Set task a
List every timestamp that appears in the discussion of kerning in Word below.

Extract to read
□ □ □ □ □ □ □

But maybe you are being ironic. I still don’t yet understand Berlonese well enough to tell. I think I need your text color coded or something :)
9.Jul.2008 8.00am
The Office team sent me a detailed reply, and I forwarded parts of it to David. Office didn’t give me permission to post the details to a public forum. Sorry. I’d be happy to share some additional details off-list if you’re interested.
Irene also dropped by last week, and we looked at where to turn on kerning, hyphenation etc., in Office apps and how to quickly tell if a font has kerning that Office apps will apply. Also provided some suggestions as to which fonts her students should use (ie avoiding the Web and UI fonts supplied with our products).
9.Jul.2008 8.05am
Bill,
After you make an edit, Word reflows the document. If kerning is on, it takes Word longer to reflow the document each time you edit, not just when you first update the software. There is some computer time required to kern after reflow. This is greater than with kerning off. Microsoft seems to feel that this additional few seconds is of greater marketing value than being able to sell kerning to the many users who don’t even understand what kerning does. It seems Microsoft is more interested in on-screen issues than reading printed document issues. Microsoft is a computer company, not a publisher so they err on the side of geekdom instead of readerdom.
ChrisL
9.Jul.2008 9.59am
Chris, thanks, I get it now—the additional computing may take enough additional time that it slows down the program.
But how much time is involved really? Is it even noticeable with the vast majority of documents? And isn’t formatting off-screen stuff normally shifted to when you are not inputting, if there is demand on displaying the current page?
Also they are already selling kerning, as that is an option in the program. It is just a question of defaults.
I am curious, Si. I am at: Berkson at mentsh dot com .
9.Jul.2008 10.13am
Welcome to the strange “smoke and mirrors” world of “perf” :-) It really doesn’t matter how fast a machine is or how noticeable the delay is, what the engineers look for are regressions in performance from feature to feature - so if the document took 0.002ms to reflow with kerning off and 0.003ms to reflow with kerning on that would still be significant to them - it’s 50% slower.

□ □ □ □ □ □ □

Record excerpts

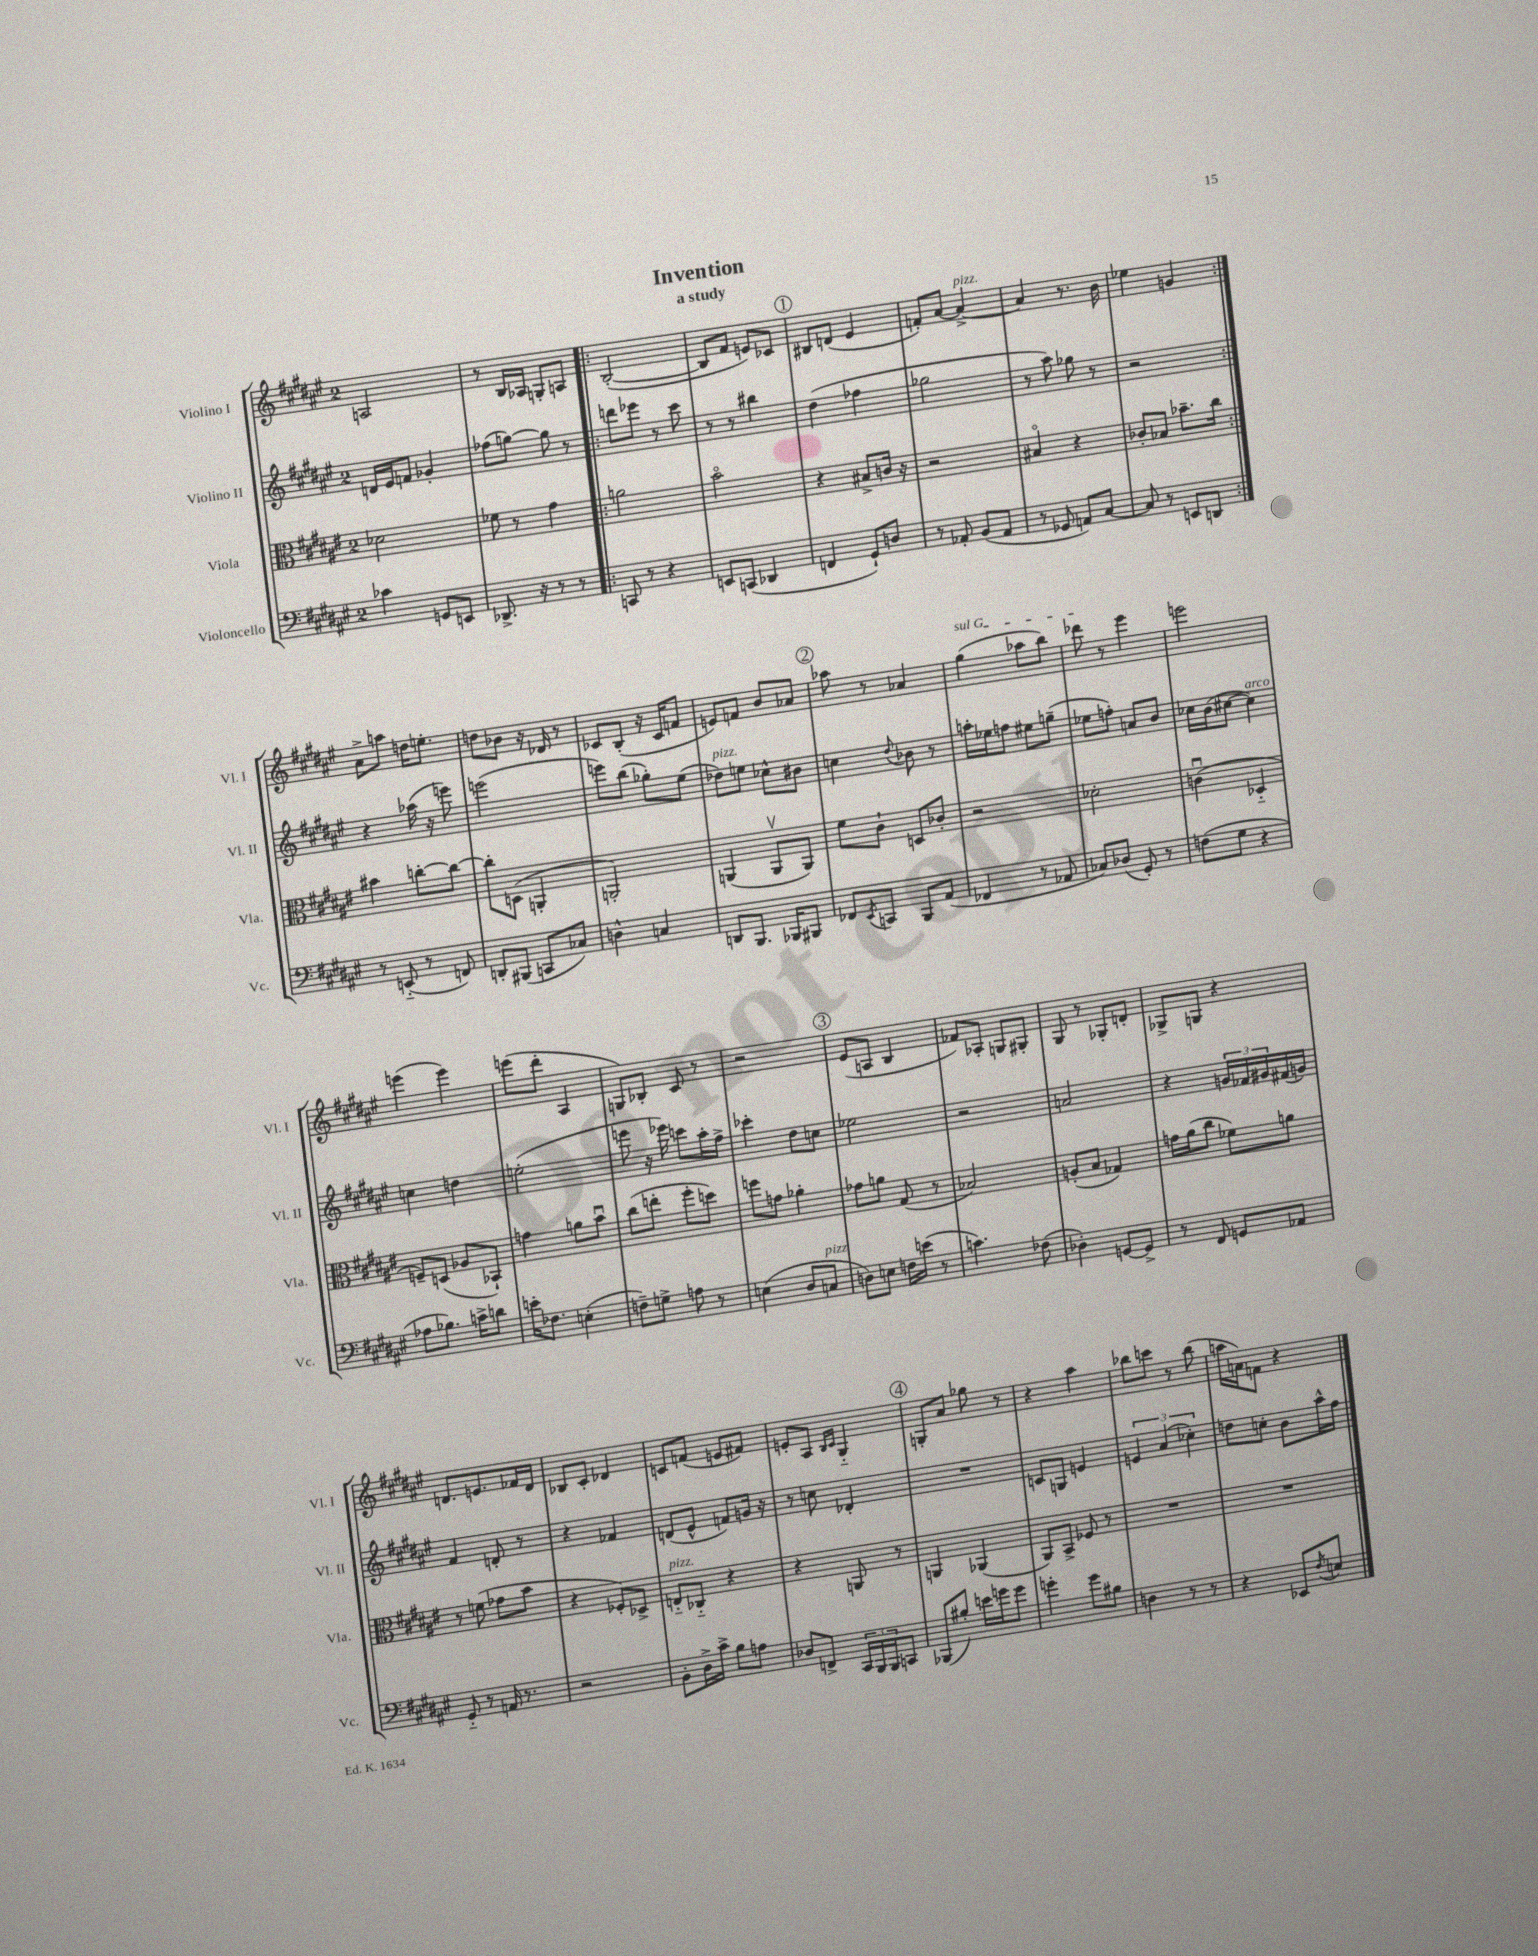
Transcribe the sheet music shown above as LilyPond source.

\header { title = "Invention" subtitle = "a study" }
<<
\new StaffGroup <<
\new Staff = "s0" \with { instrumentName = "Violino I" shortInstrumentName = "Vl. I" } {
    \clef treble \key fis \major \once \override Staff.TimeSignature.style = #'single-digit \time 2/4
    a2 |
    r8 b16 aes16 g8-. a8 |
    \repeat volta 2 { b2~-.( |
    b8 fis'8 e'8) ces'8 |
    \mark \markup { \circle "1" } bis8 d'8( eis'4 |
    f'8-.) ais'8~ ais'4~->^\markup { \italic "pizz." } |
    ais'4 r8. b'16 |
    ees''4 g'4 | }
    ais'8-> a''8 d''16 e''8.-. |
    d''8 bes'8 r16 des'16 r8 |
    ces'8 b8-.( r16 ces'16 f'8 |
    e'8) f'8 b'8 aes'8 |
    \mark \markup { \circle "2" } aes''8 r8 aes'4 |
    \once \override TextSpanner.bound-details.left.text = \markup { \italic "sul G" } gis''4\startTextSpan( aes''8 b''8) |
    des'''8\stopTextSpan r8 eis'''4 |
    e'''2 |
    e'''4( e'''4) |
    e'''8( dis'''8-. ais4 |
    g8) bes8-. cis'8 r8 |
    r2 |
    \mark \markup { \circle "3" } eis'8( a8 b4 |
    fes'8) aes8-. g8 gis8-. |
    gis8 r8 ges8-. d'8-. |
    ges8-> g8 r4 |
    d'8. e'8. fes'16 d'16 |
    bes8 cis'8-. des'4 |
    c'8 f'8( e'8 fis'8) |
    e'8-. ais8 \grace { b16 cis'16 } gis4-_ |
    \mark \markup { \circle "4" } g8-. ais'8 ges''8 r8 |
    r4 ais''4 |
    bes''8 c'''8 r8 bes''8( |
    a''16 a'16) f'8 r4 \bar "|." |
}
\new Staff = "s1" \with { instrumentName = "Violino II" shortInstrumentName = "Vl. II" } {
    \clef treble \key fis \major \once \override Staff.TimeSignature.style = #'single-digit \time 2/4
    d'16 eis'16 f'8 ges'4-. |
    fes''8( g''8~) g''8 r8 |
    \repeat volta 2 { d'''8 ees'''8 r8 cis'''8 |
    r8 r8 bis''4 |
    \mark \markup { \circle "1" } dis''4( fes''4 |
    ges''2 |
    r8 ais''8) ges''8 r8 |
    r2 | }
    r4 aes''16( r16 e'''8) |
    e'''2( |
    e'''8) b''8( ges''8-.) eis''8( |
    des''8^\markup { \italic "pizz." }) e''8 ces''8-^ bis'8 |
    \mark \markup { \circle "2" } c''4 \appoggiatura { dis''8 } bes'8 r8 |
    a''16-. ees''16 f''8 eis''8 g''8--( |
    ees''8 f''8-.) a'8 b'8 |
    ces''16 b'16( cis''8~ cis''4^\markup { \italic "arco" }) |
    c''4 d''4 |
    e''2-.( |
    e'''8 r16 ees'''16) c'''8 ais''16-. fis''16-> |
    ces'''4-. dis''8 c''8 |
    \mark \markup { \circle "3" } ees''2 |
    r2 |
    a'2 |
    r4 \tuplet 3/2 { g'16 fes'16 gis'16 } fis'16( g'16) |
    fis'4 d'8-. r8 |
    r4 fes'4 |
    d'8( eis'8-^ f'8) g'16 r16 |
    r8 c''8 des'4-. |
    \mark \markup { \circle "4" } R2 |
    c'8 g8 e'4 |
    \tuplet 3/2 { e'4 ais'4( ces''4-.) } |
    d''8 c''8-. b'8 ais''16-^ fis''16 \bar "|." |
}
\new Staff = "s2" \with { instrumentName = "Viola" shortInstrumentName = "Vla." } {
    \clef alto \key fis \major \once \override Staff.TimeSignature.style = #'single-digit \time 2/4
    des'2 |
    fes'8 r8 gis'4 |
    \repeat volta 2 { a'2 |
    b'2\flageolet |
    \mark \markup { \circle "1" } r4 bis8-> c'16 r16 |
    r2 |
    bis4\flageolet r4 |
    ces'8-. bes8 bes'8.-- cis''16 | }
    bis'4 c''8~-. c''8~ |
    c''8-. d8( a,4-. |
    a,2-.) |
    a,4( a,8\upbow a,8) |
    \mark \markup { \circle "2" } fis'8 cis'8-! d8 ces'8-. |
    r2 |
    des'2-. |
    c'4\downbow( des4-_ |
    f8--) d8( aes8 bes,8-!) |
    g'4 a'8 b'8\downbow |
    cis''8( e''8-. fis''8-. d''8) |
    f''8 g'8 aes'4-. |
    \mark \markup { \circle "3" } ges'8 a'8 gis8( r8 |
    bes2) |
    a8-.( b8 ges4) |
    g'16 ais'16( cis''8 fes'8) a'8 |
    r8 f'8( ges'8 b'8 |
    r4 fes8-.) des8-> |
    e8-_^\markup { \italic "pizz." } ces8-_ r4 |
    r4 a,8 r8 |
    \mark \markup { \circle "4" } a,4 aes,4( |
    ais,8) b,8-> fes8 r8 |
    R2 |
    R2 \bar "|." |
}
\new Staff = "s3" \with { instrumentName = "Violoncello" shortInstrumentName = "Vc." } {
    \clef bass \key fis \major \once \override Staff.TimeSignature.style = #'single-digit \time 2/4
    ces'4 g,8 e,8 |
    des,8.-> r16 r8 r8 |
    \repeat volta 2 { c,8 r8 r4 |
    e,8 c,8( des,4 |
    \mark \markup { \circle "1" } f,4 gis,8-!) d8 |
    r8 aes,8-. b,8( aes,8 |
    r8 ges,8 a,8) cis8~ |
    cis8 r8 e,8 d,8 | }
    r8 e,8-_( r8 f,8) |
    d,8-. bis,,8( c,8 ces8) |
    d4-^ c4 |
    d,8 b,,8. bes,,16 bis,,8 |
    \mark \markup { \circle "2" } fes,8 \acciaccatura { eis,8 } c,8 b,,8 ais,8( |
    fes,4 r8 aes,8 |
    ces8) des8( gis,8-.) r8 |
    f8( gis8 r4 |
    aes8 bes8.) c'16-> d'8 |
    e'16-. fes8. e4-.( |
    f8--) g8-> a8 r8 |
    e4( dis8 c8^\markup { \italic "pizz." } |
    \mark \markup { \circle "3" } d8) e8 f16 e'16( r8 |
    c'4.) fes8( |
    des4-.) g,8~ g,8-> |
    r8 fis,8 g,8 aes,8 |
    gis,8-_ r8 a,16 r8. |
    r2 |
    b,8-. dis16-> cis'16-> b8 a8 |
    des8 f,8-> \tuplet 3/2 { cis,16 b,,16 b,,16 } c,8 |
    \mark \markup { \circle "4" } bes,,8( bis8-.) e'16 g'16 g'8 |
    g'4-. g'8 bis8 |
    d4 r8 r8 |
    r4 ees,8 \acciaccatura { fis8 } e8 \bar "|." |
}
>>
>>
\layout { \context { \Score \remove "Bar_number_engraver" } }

□ □ □ □ □ □ □

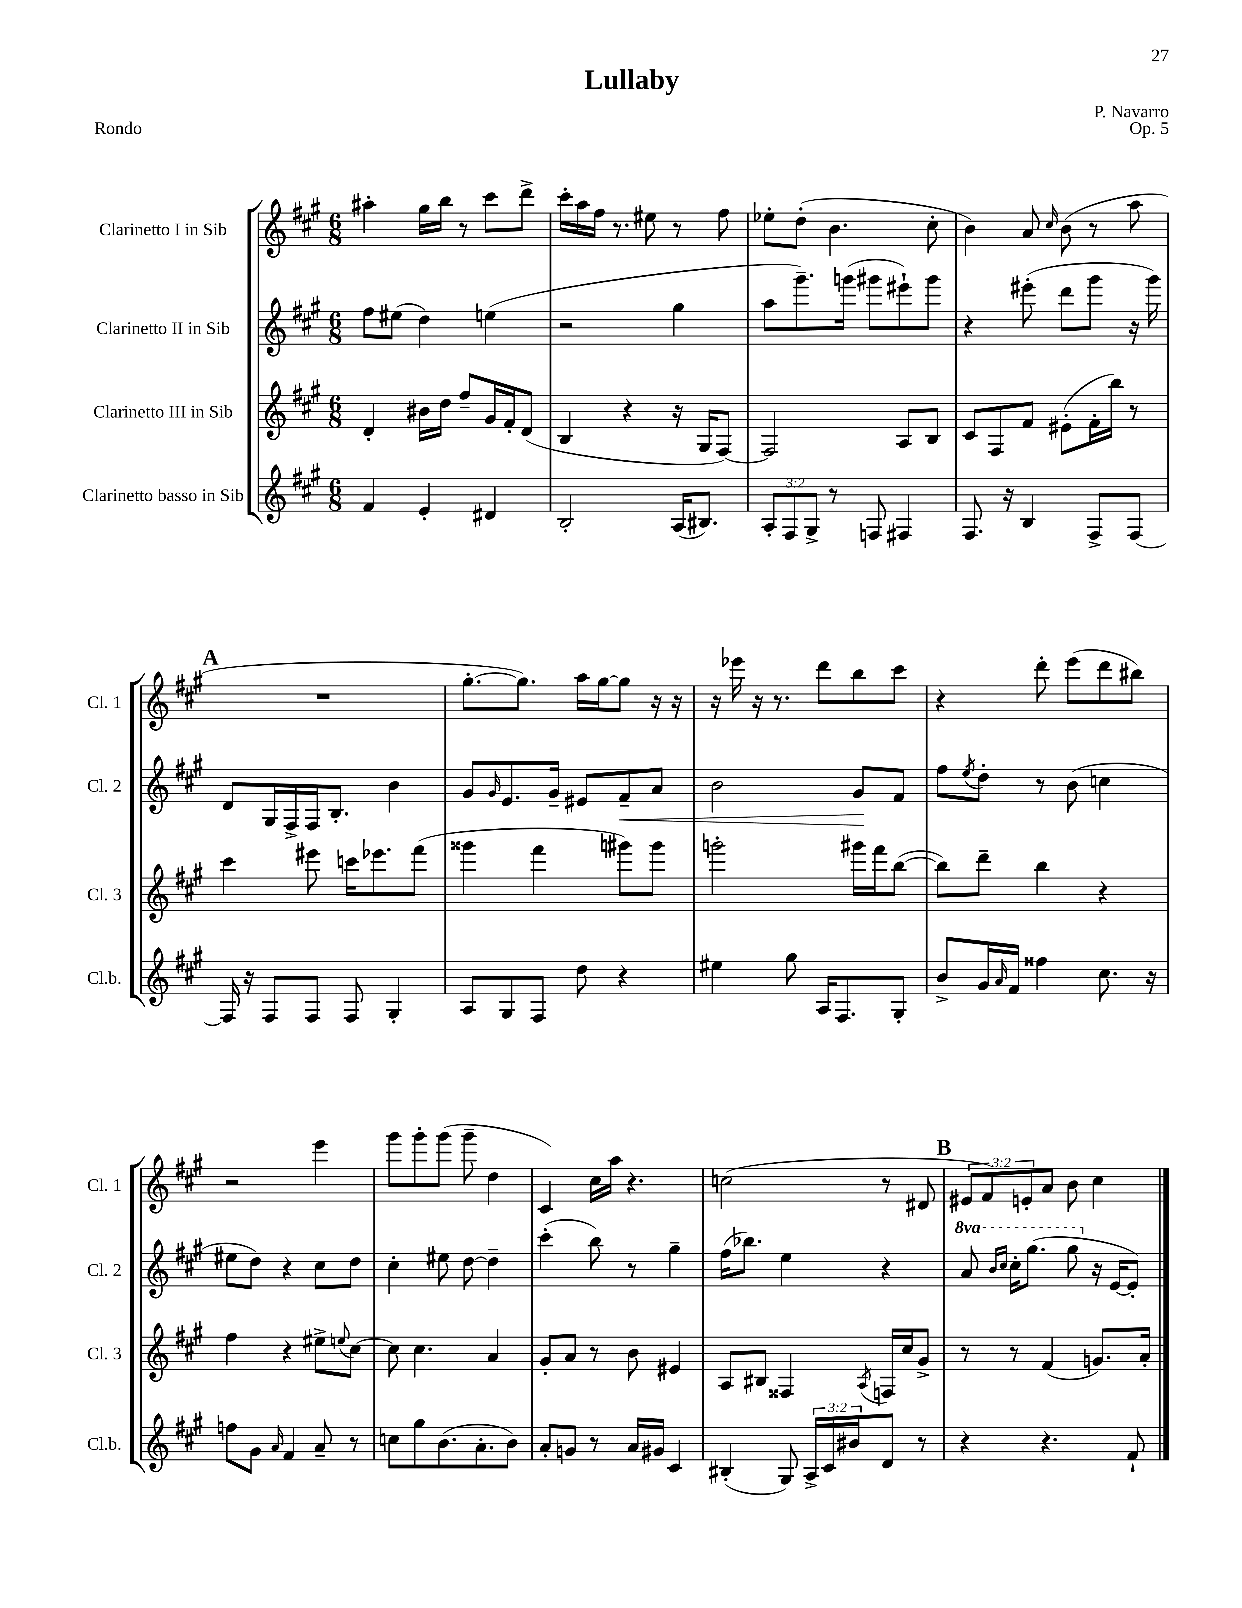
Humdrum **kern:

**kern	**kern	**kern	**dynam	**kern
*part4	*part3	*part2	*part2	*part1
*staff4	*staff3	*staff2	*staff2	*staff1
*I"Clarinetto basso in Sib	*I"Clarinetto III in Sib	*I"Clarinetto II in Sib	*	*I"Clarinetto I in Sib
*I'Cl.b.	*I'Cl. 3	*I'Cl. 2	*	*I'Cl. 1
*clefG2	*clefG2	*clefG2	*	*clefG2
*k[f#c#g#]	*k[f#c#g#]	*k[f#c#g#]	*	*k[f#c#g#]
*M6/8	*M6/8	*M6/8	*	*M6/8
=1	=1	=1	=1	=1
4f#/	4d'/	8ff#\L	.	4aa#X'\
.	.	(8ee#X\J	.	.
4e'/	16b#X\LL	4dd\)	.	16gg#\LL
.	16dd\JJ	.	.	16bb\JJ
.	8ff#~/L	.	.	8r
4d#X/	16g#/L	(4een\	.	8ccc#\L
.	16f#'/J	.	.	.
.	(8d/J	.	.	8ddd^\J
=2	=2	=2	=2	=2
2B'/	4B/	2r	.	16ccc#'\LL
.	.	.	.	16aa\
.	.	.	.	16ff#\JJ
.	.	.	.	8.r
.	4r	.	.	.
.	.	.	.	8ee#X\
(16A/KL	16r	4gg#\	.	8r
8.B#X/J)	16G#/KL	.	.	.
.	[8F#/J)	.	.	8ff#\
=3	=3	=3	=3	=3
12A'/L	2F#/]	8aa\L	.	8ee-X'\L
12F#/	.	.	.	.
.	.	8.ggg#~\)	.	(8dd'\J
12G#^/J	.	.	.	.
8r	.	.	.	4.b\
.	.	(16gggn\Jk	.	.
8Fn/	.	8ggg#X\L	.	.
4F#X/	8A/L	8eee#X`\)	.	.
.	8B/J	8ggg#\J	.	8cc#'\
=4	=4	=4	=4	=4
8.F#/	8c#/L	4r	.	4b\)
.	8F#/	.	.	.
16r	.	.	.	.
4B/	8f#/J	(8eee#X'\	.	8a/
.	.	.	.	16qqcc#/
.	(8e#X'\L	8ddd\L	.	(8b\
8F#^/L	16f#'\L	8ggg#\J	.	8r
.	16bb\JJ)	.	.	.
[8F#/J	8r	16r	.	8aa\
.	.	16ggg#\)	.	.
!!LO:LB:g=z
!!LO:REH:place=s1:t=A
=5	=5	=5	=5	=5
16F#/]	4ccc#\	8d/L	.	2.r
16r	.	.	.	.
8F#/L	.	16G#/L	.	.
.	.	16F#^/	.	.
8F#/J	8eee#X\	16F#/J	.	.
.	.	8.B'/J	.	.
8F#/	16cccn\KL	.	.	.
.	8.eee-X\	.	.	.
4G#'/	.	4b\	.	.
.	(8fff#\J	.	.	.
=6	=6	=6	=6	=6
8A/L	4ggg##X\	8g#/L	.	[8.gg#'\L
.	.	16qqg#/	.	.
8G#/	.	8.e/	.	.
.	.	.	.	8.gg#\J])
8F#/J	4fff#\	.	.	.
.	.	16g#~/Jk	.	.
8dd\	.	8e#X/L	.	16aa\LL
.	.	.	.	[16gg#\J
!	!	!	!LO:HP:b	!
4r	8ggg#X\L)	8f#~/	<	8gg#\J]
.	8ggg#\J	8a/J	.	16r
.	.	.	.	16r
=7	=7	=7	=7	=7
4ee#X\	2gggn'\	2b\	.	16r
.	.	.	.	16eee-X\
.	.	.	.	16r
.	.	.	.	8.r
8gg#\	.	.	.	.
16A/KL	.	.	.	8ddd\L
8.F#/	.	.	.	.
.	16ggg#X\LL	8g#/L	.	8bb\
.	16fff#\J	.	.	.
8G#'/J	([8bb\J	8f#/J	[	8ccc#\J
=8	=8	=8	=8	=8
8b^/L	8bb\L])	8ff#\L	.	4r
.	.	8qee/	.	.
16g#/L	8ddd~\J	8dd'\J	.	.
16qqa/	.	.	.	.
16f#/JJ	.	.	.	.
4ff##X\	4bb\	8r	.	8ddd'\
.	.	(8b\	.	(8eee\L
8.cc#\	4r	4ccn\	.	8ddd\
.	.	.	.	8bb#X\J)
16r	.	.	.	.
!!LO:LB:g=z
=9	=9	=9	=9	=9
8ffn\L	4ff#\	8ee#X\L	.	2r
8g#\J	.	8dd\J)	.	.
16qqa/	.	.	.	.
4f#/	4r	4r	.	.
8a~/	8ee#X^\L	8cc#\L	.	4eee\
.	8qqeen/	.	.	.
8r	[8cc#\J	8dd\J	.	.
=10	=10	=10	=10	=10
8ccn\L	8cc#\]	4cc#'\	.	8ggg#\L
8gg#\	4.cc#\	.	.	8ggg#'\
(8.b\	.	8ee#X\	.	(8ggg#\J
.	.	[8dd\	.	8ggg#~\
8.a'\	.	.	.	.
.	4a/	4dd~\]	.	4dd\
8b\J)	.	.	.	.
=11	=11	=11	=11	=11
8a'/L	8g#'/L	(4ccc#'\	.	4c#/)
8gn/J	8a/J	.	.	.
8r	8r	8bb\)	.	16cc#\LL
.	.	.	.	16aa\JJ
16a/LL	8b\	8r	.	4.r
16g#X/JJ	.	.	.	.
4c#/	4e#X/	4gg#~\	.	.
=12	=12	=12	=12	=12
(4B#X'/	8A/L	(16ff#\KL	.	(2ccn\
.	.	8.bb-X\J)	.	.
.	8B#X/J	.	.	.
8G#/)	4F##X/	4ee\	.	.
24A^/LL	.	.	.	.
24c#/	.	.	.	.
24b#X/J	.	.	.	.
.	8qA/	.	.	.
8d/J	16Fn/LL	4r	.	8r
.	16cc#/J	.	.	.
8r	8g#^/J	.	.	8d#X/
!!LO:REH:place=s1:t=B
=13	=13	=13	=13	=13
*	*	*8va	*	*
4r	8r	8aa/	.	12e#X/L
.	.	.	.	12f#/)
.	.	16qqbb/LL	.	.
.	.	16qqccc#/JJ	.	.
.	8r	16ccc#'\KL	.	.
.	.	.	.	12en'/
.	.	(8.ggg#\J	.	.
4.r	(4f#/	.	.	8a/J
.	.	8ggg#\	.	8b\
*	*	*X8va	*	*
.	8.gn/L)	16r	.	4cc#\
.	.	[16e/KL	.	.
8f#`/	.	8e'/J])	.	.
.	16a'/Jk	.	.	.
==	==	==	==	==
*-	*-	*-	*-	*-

□ □ □ □ □ □ □

Set task b
Pick out each line in the records above that contains the string "shortInstrumentName" and copy it out.

Worked solution a
9.Jul.2008 8.00am
9.Jul.2008 8.05am
9.Jul.2008 9.59am
9.Jul.2008 10.13am

Worked solution b
\new Staff = "s0" \with { instrumentName = "Violino I" shortInstrumentName = "Vl. I" } {
\new Staff = "s1" \with { instrumentName = "Violino II" shortInstrumentName = "Vl. II" } {
\new Staff = "s2" \with { instrumentName = "Viola" shortInstrumentName = "Vla." } {
\new Staff = "s3" \with { instrumentName = "Violoncello" shortInstrumentName = "Vc." } {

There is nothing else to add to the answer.